▸ WHAT TO DO:
What you return should be only the lines in the entries below between the one holding "Популярные звезды" and the one holding "ekonomičan.", ends included, with every picture left out.

▸ Stored data entries:
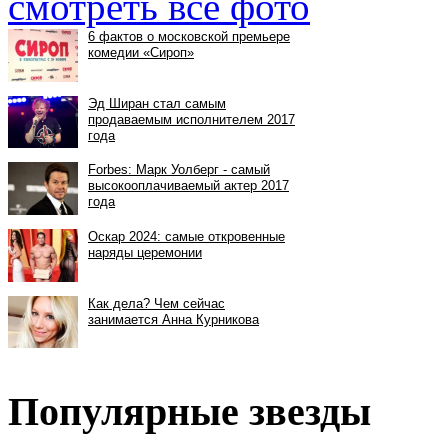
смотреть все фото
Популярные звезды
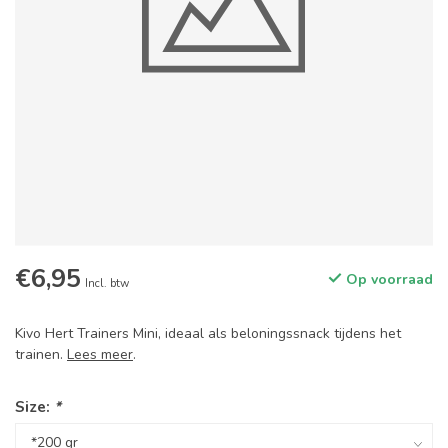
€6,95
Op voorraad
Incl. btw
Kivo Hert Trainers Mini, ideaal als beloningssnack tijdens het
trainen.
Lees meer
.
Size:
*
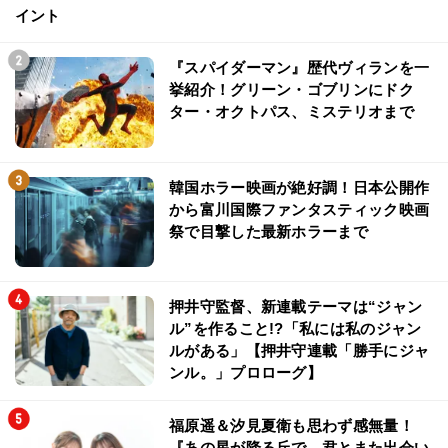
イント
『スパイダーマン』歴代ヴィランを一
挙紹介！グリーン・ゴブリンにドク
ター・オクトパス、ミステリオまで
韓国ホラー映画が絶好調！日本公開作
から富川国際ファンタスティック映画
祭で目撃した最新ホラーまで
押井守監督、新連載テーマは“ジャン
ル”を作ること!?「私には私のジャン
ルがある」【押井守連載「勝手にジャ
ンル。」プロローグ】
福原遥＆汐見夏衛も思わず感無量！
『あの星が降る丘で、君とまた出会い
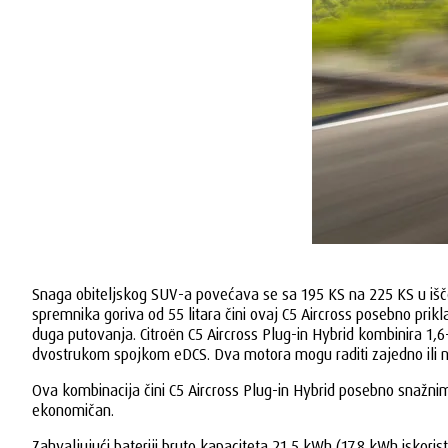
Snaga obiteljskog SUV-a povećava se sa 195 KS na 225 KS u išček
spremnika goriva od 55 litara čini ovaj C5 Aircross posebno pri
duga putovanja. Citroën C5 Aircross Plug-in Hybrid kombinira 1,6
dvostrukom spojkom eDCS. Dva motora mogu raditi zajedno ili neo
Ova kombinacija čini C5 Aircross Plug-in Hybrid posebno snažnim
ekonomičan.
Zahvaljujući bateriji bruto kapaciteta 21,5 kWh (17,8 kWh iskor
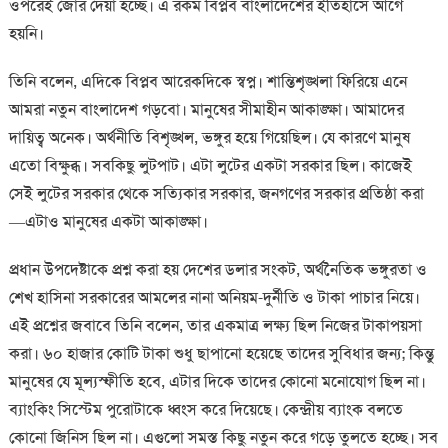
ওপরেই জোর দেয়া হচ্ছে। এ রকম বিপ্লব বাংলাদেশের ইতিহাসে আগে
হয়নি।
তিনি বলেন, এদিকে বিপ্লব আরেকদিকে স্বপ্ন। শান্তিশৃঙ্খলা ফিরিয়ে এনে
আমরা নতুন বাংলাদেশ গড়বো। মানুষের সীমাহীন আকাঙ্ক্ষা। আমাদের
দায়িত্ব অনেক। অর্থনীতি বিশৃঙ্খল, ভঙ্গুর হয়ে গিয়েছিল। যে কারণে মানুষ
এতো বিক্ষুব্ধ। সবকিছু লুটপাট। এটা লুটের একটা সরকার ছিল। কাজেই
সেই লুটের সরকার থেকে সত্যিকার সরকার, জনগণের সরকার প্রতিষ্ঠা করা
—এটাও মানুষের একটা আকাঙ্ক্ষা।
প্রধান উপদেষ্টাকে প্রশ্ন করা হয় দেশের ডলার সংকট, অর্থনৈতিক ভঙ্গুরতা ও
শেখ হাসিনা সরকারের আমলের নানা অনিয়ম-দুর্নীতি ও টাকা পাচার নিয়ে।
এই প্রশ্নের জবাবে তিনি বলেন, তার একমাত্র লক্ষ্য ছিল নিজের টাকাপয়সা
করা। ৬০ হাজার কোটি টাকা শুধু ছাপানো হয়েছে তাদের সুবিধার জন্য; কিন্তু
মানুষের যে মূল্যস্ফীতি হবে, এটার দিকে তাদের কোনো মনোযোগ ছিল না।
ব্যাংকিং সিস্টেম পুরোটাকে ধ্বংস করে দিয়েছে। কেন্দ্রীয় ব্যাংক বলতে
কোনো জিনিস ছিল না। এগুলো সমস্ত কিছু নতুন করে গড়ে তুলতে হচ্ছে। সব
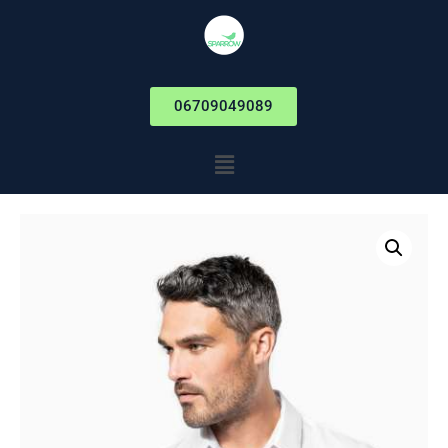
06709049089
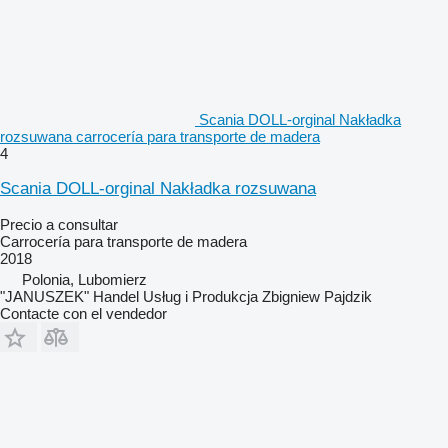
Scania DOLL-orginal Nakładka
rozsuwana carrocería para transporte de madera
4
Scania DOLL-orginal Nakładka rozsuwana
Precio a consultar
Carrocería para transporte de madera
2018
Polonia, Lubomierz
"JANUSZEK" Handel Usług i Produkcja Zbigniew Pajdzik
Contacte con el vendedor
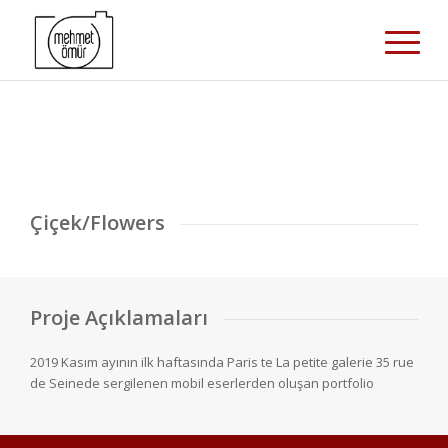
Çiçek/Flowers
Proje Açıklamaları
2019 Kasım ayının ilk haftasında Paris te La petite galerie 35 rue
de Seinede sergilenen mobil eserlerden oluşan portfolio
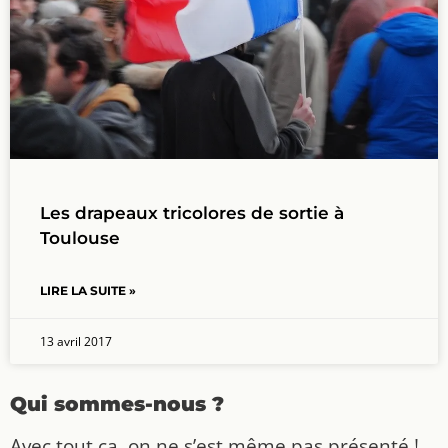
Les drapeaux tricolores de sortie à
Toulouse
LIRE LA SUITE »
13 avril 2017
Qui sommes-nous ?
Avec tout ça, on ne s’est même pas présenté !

▸ PROBLEM SOLUTION:
Популярные звезды
€6,95
Op voorraad
Incl. btw
Kivo Hert Trainers Mini, ideaal als beloningssnack tijdens het
trainen.
Lees meer
.
Size:
*
イント
『スパイダーマン』歴代ヴィランを一
挙紹介！グリーン・ゴブリンにドク
ター・オクトパス、ミステリオまで
韓国ホラー映画が絶好調！日本公開作
から富川国際ファンタスティック映画
祭で目撃した最新ホラーまで
押井守監督、新連載テーマは“ジャン
ル”を作ること!?「私には私のジャン
ルがある」【押井守連載「勝手にジャ
ンル。」プロローグ】
福原遥＆汐見夏衛も思わず感無量！
『あの星が降る丘で、君とまた出会い
Snaga obiteljskog SUV-a povećava se sa 195 KS na 225 KS u išček
spremnika goriva od 55 litara čini ovaj C5 Aircross posebno pri
duga putovanja. Citroën C5 Aircross Plug-in Hybrid kombinira 1,6
dvostrukom spojkom eDCS. Dva motora mogu raditi zajedno ili neo
Ova kombinacija čini C5 Aircross Plug-in Hybrid posebno snažnim
ekonomičan.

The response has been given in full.